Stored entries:
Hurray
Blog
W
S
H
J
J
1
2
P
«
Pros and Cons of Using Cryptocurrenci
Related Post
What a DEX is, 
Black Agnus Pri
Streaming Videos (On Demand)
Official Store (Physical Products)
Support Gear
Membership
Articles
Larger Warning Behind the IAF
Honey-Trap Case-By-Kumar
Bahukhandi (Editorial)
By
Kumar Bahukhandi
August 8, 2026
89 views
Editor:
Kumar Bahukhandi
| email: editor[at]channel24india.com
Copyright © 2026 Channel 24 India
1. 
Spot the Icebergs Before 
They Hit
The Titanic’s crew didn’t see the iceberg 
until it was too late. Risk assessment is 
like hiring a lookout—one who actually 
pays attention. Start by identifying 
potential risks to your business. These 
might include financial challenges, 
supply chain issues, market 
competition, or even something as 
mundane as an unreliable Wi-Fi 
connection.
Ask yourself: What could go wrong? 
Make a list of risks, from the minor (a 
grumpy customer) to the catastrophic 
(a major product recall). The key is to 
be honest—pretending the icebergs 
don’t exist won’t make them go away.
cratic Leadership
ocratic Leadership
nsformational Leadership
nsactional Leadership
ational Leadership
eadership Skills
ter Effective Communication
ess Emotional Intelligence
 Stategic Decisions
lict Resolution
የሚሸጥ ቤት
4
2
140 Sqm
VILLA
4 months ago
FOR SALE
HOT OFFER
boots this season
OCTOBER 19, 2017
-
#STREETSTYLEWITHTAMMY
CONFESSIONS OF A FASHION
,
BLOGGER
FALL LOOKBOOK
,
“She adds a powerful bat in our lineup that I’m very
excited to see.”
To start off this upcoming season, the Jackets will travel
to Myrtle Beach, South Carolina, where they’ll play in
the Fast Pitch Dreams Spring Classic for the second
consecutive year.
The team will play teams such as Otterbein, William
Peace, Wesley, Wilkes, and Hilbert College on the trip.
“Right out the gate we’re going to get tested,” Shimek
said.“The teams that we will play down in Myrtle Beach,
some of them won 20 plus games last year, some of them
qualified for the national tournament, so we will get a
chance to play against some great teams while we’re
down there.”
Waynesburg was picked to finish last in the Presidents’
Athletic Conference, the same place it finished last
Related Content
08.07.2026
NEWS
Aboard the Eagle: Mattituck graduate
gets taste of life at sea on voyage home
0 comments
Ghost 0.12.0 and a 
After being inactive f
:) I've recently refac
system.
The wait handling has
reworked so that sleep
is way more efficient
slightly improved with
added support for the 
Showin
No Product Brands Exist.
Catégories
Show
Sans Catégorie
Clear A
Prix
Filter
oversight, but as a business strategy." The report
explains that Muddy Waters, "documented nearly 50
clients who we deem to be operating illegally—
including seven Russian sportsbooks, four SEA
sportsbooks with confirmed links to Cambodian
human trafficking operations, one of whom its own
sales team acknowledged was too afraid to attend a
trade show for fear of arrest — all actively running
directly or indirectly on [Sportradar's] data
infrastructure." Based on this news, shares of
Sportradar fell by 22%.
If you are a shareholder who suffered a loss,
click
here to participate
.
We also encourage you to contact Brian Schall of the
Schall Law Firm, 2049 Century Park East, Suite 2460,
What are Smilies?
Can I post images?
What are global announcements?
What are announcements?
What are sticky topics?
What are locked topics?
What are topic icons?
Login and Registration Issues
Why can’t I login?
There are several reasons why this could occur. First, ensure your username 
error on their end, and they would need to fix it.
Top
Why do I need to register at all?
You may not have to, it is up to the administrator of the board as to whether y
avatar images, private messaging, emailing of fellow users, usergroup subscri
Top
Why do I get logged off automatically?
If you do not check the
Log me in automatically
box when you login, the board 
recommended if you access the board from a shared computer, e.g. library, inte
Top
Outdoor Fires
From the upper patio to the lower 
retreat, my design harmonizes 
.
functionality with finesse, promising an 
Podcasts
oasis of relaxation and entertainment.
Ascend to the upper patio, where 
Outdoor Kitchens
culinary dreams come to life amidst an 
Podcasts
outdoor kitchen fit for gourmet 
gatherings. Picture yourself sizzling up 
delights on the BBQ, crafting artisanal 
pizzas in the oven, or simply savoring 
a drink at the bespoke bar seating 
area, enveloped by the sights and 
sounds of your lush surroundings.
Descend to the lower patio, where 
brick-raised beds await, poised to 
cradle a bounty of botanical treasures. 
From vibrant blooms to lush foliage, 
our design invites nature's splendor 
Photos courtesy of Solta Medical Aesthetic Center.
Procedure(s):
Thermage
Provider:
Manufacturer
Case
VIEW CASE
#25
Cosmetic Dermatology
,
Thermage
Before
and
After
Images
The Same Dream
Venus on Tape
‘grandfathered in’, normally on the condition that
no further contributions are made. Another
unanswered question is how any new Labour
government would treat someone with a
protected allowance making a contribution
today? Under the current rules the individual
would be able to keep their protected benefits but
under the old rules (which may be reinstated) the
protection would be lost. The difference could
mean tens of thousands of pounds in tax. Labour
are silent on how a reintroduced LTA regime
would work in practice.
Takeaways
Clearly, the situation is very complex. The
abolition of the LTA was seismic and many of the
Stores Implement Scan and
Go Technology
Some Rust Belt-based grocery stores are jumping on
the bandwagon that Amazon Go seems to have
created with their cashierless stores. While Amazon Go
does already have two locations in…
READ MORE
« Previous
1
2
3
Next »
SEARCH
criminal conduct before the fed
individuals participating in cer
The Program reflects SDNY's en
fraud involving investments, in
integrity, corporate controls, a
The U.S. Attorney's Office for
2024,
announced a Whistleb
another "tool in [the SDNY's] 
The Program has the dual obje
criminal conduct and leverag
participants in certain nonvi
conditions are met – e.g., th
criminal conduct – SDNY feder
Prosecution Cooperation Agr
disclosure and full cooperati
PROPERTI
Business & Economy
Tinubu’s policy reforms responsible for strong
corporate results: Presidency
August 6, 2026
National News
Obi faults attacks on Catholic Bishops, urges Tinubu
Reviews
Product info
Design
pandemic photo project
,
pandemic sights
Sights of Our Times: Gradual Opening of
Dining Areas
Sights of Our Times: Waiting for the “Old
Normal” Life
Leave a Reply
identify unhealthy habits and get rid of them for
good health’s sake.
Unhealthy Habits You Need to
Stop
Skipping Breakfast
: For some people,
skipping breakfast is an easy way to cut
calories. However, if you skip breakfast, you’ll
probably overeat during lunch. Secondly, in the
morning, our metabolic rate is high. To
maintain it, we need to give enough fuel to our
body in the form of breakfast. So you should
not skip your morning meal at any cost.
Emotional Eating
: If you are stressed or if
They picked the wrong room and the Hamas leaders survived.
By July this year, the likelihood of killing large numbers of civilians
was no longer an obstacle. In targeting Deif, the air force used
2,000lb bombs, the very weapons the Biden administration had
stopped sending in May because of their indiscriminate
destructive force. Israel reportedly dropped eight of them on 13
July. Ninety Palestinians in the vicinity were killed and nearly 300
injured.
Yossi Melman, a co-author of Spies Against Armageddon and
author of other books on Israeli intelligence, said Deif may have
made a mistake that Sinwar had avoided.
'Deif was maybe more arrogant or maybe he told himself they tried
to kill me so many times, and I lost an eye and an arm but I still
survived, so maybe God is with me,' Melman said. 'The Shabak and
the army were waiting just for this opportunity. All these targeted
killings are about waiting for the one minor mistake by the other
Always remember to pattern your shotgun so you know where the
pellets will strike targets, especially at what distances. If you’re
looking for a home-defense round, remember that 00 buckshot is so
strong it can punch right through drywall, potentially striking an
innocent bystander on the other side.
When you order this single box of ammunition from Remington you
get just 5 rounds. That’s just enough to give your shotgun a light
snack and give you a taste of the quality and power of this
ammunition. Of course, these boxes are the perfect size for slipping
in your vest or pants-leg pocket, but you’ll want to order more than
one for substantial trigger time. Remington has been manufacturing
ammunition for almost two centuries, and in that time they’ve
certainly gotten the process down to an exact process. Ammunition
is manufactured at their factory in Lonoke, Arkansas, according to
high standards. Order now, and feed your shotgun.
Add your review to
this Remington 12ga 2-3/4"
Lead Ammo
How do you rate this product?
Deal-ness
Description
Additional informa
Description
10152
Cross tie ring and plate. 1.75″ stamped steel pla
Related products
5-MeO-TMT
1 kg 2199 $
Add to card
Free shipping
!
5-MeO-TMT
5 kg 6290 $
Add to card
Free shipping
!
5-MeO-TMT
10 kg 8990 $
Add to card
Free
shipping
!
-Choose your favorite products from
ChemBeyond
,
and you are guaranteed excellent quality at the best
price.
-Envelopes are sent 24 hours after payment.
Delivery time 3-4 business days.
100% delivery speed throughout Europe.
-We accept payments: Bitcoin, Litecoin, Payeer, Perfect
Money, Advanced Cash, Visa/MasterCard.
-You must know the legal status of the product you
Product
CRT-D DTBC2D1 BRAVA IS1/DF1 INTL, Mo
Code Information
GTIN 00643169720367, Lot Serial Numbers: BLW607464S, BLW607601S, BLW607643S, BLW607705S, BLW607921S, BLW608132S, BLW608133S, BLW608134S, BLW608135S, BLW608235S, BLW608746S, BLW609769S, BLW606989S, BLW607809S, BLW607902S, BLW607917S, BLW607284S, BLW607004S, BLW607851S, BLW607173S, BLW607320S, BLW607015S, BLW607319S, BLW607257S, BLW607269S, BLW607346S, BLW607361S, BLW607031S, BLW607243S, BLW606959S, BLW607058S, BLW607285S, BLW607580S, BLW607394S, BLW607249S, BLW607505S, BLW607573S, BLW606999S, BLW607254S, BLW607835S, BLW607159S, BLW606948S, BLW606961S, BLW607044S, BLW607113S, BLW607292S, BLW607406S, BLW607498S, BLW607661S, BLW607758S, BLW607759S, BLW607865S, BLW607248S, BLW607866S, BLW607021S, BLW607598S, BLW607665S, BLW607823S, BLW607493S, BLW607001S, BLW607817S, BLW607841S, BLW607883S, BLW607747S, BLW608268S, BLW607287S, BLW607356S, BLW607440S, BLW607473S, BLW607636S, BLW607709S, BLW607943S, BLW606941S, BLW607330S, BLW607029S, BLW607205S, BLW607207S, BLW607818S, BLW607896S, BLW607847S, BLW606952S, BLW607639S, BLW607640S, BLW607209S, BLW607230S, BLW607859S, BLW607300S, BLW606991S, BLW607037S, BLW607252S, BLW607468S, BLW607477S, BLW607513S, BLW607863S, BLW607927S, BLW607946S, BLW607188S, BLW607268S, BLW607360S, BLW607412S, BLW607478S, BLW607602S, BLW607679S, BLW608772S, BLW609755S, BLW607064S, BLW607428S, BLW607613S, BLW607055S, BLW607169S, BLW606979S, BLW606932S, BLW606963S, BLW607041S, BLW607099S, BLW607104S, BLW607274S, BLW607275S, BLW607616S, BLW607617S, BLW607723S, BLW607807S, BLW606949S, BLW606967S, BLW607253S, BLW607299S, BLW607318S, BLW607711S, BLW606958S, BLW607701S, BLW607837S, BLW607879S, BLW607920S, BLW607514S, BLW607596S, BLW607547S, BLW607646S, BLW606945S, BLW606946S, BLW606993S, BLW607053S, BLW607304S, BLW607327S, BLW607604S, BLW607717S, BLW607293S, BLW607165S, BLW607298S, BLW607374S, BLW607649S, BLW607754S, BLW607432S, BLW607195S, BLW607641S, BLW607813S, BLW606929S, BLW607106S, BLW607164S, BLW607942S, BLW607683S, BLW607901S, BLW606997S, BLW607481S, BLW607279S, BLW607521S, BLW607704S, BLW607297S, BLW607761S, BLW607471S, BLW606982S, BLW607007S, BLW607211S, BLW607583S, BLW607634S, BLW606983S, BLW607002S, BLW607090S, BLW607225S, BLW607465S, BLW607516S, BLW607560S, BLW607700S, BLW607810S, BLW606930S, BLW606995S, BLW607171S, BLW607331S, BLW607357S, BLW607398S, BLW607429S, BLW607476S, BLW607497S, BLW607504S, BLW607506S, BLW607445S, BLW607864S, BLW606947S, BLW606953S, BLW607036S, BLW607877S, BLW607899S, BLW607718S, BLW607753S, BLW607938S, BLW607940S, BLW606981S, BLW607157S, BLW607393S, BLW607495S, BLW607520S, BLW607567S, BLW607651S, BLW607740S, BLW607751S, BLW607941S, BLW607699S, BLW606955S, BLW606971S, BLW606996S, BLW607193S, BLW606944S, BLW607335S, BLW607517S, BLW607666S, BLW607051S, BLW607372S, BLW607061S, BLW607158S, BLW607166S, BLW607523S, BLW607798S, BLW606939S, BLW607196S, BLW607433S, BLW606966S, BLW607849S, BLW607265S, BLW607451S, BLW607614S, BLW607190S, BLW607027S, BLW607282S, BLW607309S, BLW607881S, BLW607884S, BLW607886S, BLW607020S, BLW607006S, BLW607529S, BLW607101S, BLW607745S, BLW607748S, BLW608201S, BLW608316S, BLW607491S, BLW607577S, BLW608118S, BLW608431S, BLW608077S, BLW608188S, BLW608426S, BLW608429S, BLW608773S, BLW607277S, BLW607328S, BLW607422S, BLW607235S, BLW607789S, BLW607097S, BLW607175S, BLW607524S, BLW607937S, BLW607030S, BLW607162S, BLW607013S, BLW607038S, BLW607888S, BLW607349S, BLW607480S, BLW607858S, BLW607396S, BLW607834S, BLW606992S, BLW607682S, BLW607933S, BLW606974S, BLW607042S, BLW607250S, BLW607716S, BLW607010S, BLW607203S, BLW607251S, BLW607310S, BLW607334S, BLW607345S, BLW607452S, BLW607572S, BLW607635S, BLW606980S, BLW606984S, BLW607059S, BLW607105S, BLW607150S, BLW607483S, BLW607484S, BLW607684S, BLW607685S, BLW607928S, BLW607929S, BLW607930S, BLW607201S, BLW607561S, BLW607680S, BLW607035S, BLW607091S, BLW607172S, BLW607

● TASK REQUIREMENTS:
The required answer is the exact run of lines above starting at the line with "today? Under the current rules the individual" and ending at the line with "integrity, corporate controls, a", with both ends present.

● FINAL ANSWER:
today? Under the current rules the individual
would be able to keep their protected benefits but
under the old rules (which may be reinstated) the
protection would be lost. The difference could
mean tens of thousands of pounds in tax. Labour
are silent on how a reintroduced LTA regime
would work in practice.
Takeaways
Clearly, the situation is very complex. The
abolition of the LTA was seismic and many of the
Stores Implement Scan and
Go Technology
Some Rust Belt-based grocery stores are jumping on
the bandwagon that Amazon Go seems to have
created with their cashierless stores. While Amazon Go
does already have two locations in…
READ MORE
« Previous
1
2
3
Next »
SEARCH
criminal conduct before the fed
individuals participating in cer
The Program reflects SDNY's en
fraud involving investments, in
integrity, corporate controls, a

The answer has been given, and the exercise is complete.